**DIRECTIONS**
Using the records below, reproduce exactly the lines from the one containing "22: (1003, 262)" through the end, and nothing more; skip the images.

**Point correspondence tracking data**
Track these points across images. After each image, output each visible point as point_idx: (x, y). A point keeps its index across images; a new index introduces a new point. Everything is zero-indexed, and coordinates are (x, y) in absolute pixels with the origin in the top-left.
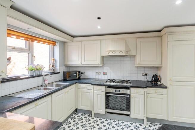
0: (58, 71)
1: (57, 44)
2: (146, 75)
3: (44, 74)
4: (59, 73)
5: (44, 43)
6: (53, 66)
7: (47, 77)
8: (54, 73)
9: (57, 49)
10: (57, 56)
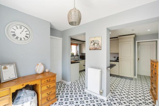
0: (78, 55)
1: (78, 45)
2: (115, 57)
3: (74, 55)
4: (79, 56)
5: (74, 45)
6: (77, 53)
7: (75, 57)
8: (77, 55)
9: (78, 47)
10: (78, 50)
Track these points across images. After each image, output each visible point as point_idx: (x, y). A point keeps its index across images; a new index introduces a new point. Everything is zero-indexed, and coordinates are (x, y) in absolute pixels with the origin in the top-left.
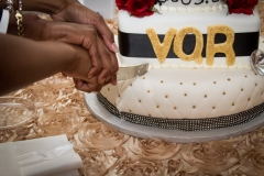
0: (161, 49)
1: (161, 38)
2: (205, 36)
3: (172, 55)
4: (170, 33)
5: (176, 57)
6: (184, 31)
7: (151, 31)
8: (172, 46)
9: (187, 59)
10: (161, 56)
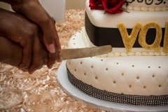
0: (129, 40)
1: (129, 31)
2: (163, 29)
3: (137, 45)
4: (137, 27)
5: (140, 47)
6: (148, 25)
7: (122, 26)
8: (138, 38)
9: (149, 48)
10: (128, 46)
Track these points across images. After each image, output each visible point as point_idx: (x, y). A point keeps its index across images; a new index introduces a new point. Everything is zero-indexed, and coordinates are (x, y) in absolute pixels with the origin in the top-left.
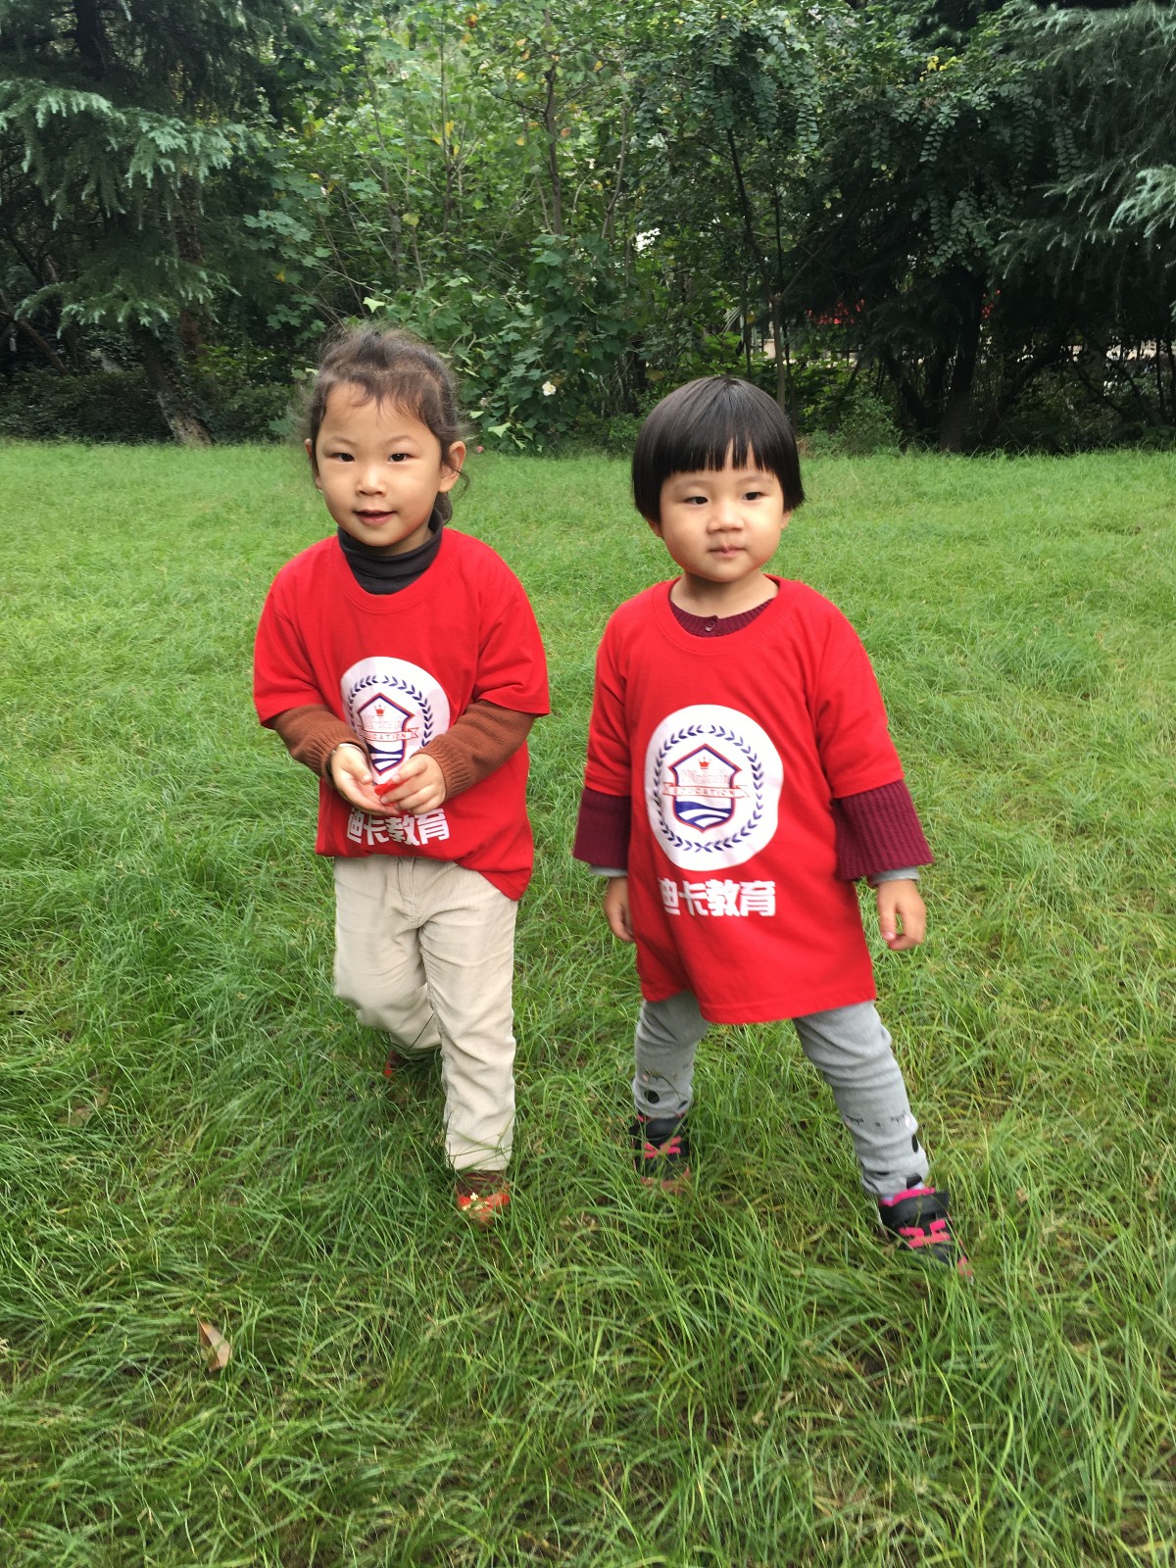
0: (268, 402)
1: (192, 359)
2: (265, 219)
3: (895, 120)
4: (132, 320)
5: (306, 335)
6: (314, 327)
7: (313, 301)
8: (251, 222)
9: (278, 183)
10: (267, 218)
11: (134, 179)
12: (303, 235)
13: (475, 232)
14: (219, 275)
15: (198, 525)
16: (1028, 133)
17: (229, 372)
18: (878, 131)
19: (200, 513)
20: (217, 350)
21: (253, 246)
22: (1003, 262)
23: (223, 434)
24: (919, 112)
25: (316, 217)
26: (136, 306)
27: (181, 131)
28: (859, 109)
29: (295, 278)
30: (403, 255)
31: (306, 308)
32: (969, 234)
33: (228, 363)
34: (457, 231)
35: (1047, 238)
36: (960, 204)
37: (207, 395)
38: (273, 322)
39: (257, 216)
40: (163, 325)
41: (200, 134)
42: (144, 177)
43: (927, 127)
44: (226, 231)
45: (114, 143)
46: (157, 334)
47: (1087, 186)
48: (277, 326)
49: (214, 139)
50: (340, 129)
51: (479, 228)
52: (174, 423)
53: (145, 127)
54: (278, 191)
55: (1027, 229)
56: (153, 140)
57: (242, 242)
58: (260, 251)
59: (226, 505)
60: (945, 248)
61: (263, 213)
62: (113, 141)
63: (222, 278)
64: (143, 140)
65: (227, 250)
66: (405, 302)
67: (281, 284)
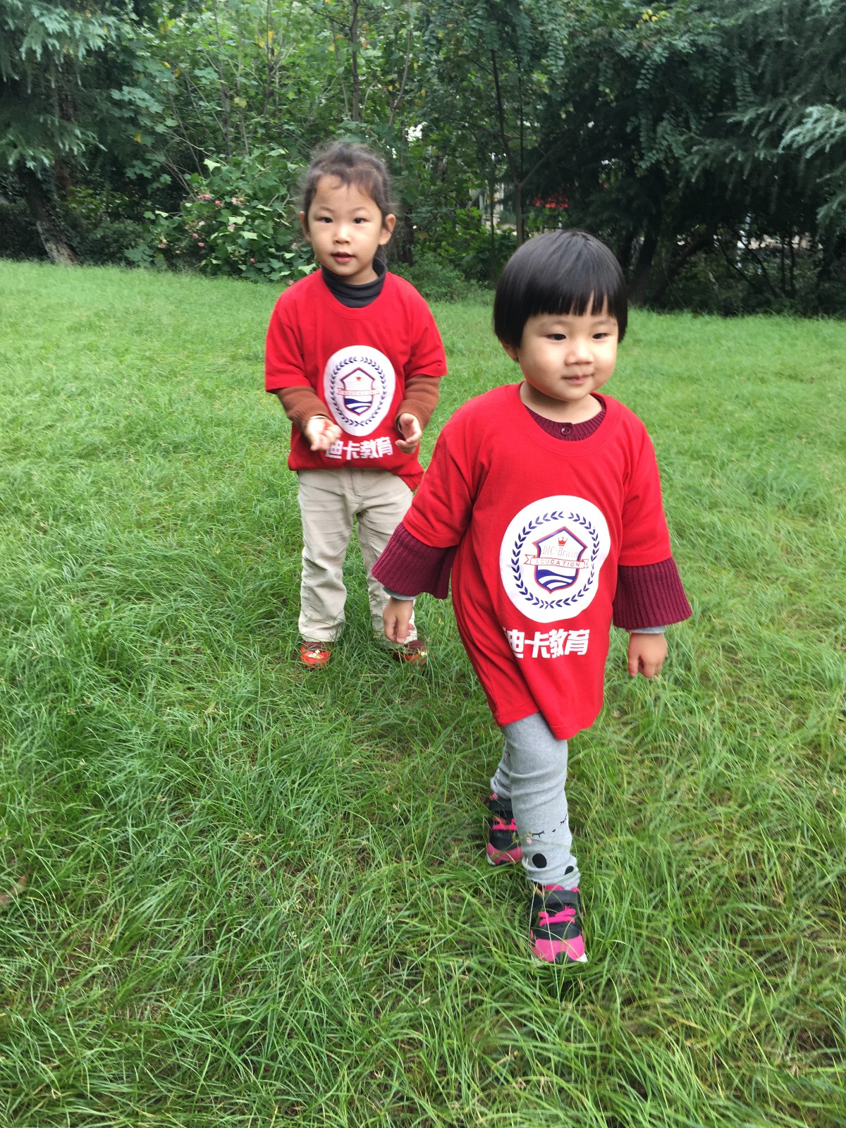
0: (123, 234)
1: (63, 197)
2: (127, 93)
3: (618, 55)
4: (21, 163)
5: (156, 185)
6: (162, 179)
7: (162, 159)
8: (116, 95)
9: (138, 66)
10: (129, 93)
11: (27, 54)
12: (156, 108)
13: (288, 116)
14: (90, 133)
15: (76, 329)
16: (717, 74)
17: (92, 210)
18: (604, 62)
19: (77, 320)
20: (82, 191)
21: (117, 113)
22: (693, 169)
23: (88, 257)
24: (637, 51)
25: (167, 94)
26: (24, 153)
27: (65, 19)
28: (592, 44)
29: (149, 141)
30: (232, 130)
31: (157, 165)
32: (669, 146)
33: (92, 203)
34: (273, 115)
35: (725, 154)
36: (665, 123)
37: (75, 226)
38: (130, 173)
39: (121, 90)
40: (44, 169)
41: (81, 22)
42: (34, 52)
43: (642, 63)
44: (96, 100)
45: (11, 24)
46: (40, 176)
47: (758, 117)
48: (133, 177)
49: (91, 27)
50: (187, 29)
51: (291, 113)
52: (50, 246)
53: (36, 13)
54: (138, 72)
55: (712, 146)
56: (43, 24)
57: (107, 110)
58: (121, 119)
59: (97, 314)
60: (650, 155)
61: (125, 89)
62: (10, 22)
63: (92, 136)
64: (34, 24)
65: (96, 115)
66: (237, 165)
67: (137, 144)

**ANSWER SPACE**
22: (1003, 262)
23: (223, 434)
24: (919, 112)
25: (316, 217)
26: (136, 306)
27: (181, 131)
28: (859, 109)
29: (295, 278)
30: (403, 255)
31: (306, 308)
32: (969, 234)
33: (228, 363)
34: (457, 231)
35: (1047, 238)
36: (960, 204)
37: (207, 395)
38: (273, 322)
39: (257, 216)
40: (163, 325)
41: (200, 134)
42: (144, 177)
43: (927, 127)
44: (226, 231)
45: (114, 143)
46: (157, 334)
47: (1087, 186)
48: (277, 326)
49: (214, 139)
50: (340, 129)
51: (479, 228)
52: (174, 423)
53: (145, 127)
54: (278, 191)
55: (1027, 229)
56: (153, 140)
57: (242, 242)
58: (260, 251)
59: (226, 505)
60: (945, 248)
61: (263, 213)
62: (113, 141)
63: (222, 278)
64: (143, 140)
65: (227, 250)
66: (405, 302)
67: (281, 284)
0: (123, 234)
1: (63, 197)
2: (127, 93)
3: (618, 55)
4: (21, 163)
5: (156, 185)
6: (162, 179)
7: (162, 159)
8: (116, 95)
9: (138, 66)
10: (129, 93)
11: (27, 54)
12: (156, 108)
13: (288, 116)
14: (90, 133)
15: (76, 329)
16: (717, 74)
17: (92, 210)
18: (604, 62)
19: (77, 320)
20: (82, 191)
21: (117, 113)
22: (693, 169)
23: (88, 257)
24: (637, 51)
25: (167, 94)
26: (24, 153)
27: (65, 19)
28: (592, 44)
29: (149, 141)
30: (232, 130)
31: (157, 165)
32: (669, 146)
33: (92, 203)
34: (273, 115)
35: (725, 154)
36: (665, 123)
37: (75, 226)
38: (130, 173)
39: (121, 90)
40: (44, 169)
41: (81, 22)
42: (34, 52)
43: (642, 63)
44: (96, 100)
45: (11, 24)
46: (40, 176)
47: (758, 117)
48: (133, 177)
49: (91, 27)
50: (187, 29)
51: (291, 113)
52: (50, 246)
53: (36, 13)
54: (138, 72)
55: (712, 146)
56: (43, 24)
57: (107, 110)
58: (121, 119)
59: (97, 314)
60: (650, 155)
61: (125, 89)
62: (10, 22)
63: (92, 136)
64: (34, 24)
65: (96, 115)
66: (237, 165)
67: (137, 144)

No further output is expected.